O incidente teria se originado de uma filmagem que Carlos fazia de um reboque, que ele considerou irregular. “O funcionário da empresa de guincho levantava o carro sem sinalização adequada, de forma que me pareceu arbitrária”, explicou Carlos, enfatizando seu direito de fiscalização como cidadão. A situação escalou quando o funcionário do guincho, incomodado com a filmagem, acionou a polícia.
“Dois policiais saíram do batalhão e já chegaram exigindo meus documentos e o fim da filmagem”, narra Carlos. Ao tentar apresentar sua identidade digital, ele alega ter sido surpreendido com dois tapas no rosto, um de cada policial.

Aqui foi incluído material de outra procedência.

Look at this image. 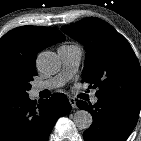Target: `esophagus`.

Segundo o líder comunitário, o abuso não parou por aí. Os PMs teriam confiscado seu celular, tentando desbloqueá-lo para apagar as filmagens. “Eles tentaram usar o reconhecimento facial, mas me protegi. Na confusão, o aparelho caiu e quebrou a tela.”
Carlos afirma que populares que passavam pelo local também registraram o ocorrido, mas teriam sido dissuadidos pelos policiais. “Eles ameaçaram levar para a delegacia quem filmasse como testemunha.”
Após a suposta agressão, Carlos solicitou o acompanhamento dos policiais até a 30ª DP (São Sebastião), mas o pedido foi negado. Ele se dirigiu à delegacia sozinho, onde registrou a ocorrência e realizou exame de corpo de delito na manhã seguinte.
A coluna aguarda o posicionamento oficial da Polícia Militar do Distrito Federal sobre as graves denúncias apresentadas por Carlos Antonio dos Santos Costa.